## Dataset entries
━━━━
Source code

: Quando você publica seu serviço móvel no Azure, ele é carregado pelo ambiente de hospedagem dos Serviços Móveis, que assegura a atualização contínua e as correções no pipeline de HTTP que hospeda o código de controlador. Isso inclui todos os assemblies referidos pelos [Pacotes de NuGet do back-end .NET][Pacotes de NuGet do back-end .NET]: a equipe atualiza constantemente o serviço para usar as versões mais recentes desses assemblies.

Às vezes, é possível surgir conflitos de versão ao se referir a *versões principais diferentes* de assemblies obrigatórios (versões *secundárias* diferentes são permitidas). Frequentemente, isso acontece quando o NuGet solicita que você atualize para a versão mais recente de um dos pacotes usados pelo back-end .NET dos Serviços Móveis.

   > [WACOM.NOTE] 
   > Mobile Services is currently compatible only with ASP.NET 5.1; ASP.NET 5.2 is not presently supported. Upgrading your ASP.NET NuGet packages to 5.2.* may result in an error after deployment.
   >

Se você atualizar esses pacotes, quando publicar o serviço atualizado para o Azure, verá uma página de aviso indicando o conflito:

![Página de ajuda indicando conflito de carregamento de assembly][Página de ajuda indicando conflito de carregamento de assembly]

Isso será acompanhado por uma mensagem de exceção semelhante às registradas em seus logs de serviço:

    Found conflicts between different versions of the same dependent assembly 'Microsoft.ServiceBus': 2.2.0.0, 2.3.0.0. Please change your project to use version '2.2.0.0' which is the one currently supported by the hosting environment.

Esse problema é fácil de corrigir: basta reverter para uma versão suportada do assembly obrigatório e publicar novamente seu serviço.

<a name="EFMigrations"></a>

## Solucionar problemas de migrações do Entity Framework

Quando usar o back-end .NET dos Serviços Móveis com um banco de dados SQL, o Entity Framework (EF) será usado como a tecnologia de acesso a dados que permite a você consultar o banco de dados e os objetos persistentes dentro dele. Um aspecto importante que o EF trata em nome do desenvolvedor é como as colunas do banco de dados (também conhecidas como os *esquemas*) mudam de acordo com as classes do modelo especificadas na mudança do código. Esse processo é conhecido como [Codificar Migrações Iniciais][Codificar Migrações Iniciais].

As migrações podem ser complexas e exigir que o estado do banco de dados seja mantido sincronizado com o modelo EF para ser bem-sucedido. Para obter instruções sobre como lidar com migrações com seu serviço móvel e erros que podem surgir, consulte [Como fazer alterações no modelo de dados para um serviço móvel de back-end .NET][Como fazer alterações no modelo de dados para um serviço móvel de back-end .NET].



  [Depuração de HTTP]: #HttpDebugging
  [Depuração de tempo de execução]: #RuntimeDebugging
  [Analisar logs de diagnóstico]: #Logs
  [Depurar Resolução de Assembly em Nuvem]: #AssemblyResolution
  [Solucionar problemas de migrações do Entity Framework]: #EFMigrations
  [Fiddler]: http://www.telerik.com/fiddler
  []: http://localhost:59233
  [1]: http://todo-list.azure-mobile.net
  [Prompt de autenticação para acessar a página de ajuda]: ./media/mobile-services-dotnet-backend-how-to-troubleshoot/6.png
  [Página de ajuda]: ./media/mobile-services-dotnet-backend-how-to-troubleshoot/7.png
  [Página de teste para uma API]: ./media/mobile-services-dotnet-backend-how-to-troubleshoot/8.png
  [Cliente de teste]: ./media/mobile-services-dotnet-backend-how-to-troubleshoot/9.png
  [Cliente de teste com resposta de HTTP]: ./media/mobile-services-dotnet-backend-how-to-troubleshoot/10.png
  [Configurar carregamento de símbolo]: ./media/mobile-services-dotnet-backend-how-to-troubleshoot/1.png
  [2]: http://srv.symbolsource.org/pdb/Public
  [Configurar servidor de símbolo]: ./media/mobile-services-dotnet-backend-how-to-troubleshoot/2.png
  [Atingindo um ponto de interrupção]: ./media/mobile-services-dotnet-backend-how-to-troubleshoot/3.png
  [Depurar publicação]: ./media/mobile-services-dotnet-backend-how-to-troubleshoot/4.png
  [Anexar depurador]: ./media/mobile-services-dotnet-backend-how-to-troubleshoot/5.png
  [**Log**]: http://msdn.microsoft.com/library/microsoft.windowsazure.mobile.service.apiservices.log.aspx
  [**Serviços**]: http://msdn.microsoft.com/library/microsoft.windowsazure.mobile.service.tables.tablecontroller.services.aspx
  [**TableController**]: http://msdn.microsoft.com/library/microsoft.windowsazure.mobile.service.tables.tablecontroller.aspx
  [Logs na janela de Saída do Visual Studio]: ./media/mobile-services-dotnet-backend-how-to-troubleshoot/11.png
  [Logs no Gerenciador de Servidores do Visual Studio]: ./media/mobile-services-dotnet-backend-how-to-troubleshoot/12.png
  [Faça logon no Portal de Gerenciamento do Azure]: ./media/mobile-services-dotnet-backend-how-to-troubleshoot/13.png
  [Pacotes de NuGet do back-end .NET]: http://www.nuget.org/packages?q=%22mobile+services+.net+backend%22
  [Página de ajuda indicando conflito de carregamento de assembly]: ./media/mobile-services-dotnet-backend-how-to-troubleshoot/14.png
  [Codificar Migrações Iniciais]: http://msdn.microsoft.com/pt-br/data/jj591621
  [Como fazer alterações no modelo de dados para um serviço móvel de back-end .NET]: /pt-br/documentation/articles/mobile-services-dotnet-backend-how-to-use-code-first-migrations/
━━━━
## WHAT TO DO
Nothing in the entries above should differ when you return them in full.

## WORKED SOLUTION
Source code

: Quando você publica seu serviço móvel no Azure, ele é carregado pelo ambiente de hospedagem dos Serviços Móveis, que assegura a atualização contínua e as correções no pipeline de HTTP que hospeda o código de controlador. Isso inclui todos os assemblies referidos pelos [Pacotes de NuGet do back-end .NET][Pacotes de NuGet do back-end .NET]: a equipe atualiza constantemente o serviço para usar as versões mais recentes desses assemblies.

Às vezes, é possível surgir conflitos de versão ao se referir a *versões principais diferentes* de assemblies obrigatórios (versões *secundárias* diferentes são permitidas). Frequentemente, isso acontece quando o NuGet solicita que você atualize para a versão mais recente de um dos pacotes usados pelo back-end .NET dos Serviços Móveis.

   > [WACOM.NOTE] 
   > Mobile Services is currently compatible only with ASP.NET 5.1; ASP.NET 5.2 is not presently supported. Upgrading your ASP.NET NuGet packages to 5.2.* may result in an error after deployment.
   >

Se você atualizar esses pacotes, quando publicar o serviço atualizado para o Azure, verá uma página de aviso indicando o conflito:

![Página de ajuda indicando conflito de carregamento de assembly][Página de ajuda indicando conflito de carregamento de assembly]

Isso será acompanhado por uma mensagem de exceção semelhante às registradas em seus logs de serviço:

    Found conflicts between different versions of the same dependent assembly 'Microsoft.ServiceBus': 2.2.0.0, 2.3.0.0. Please change your project to use version '2.2.0.0' which is the one currently supported by the hosting environment.

Esse problema é fácil de corrigir: basta reverter para uma versão suportada do assembly obrigatório e publicar novamente seu serviço.

<a name="EFMigrations"></a>

## Solucionar problemas de migrações do Entity Framework

Quando usar o back-end .NET dos Serviços Móveis com um banco de dados SQL, o Entity Framework (EF) será usado como a tecnologia de acesso a dados que permite a você consultar o banco de dados e os objetos persistentes dentro dele. Um aspecto importante que o EF trata em nome do desenvolvedor é como as colunas do banco de dados (também conhecidas como os *esquemas*) mudam de acordo com as classes do modelo especificadas na mudança do código. Esse processo é conhecido como [Codificar Migrações Iniciais][Codificar Migrações Iniciais].

As migrações podem ser complexas e exigir que o estado do banco de dados seja mantido sincronizado com o modelo EF para ser bem-sucedido. Para obter instruções sobre como lidar com migrações com seu serviço móvel e erros que podem surgir, consulte [Como fazer alterações no modelo de dados para um serviço móvel de back-end .NET][Como fazer alterações no modelo de dados para um serviço móvel de back-end .NET].



  [Depuração de HTTP]: #HttpDebugging
  [Depuração de tempo de execução]: #RuntimeDebugging
  [Analisar logs de diagnóstico]: #Logs
  [Depurar Resolução de Assembly em Nuvem]: #AssemblyResolution
  [Solucionar problemas de migrações do Entity Framework]: #EFMigrations
  [Fiddler]: http://www.telerik.com/fiddler
  []: http://localhost:59233
  [1]: http://todo-list.azure-mobile.net
  [Prompt de autenticação para acessar a página de ajuda]: ./media/mobile-services-dotnet-backend-how-to-troubleshoot/6.png
  [Página de ajuda]: ./media/mobile-services-dotnet-backend-how-to-troubleshoot/7.png
  [Página de teste para uma API]: ./media/mobile-services-dotnet-backend-how-to-troubleshoot/8.png
  [Cliente de teste]: ./media/mobile-services-dotnet-backend-how-to-troubleshoot/9.png
  [Cliente de teste com resposta de HTTP]: ./media/mobile-services-dotnet-backend-how-to-troubleshoot/10.png
  [Configurar carregamento de símbolo]: ./media/mobile-services-dotnet-backend-how-to-troubleshoot/1.png
  [2]: http://srv.symbolsource.org/pdb/Public
  [Configurar servidor de símbolo]: ./media/mobile-services-dotnet-backend-how-to-troubleshoot/2.png
  [Atingindo um ponto de interrupção]: ./media/mobile-services-dotnet-backend-how-to-troubleshoot/3.png
  [Depurar publicação]: ./media/mobile-services-dotnet-backend-how-to-troubleshoot/4.png
  [Anexar depurador]: ./media/mobile-services-dotnet-backend-how-to-troubleshoot/5.png
  [**Log**]: http://msdn.microsoft.com/library/microsoft.windowsazure.mobile.service.apiservices.log.aspx
  [**Serviços**]: http://msdn.microsoft.com/library/microsoft.windowsazure.mobile.service.tables.tablecontroller.services.aspx
  [**TableController**]: http://msdn.microsoft.com/library/microsoft.windowsazure.mobile.service.tables.tablecontroller.aspx
  [Logs na janela de Saída do Visual Studio]: ./media/mobile-services-dotnet-backend-how-to-troubleshoot/11.png
  [Logs no Gerenciador de Servidores do Visual Studio]: ./media/mobile-services-dotnet-backend-how-to-troubleshoot/12.png
  [Faça logon no Portal de Gerenciamento do Azure]: ./media/mobile-services-dotnet-backend-how-to-troubleshoot/13.png
  [Pacotes de NuGet do back-end .NET]: http://www.nuget.org/packages?q=%22mobile+services+.net+backend%22
  [Página de ajuda indicando conflito de carregamento de assembly]: ./media/mobile-services-dotnet-backend-how-to-troubleshoot/14.png
  [Codificar Migrações Iniciais]: http://msdn.microsoft.com/pt-br/data/jj591621
  [Como fazer alterações no modelo de dados para um serviço móvel de back-end .NET]: /pt-br/documentation/articles/mobile-services-dotnet-backend-how-to-use-code-first-migrations/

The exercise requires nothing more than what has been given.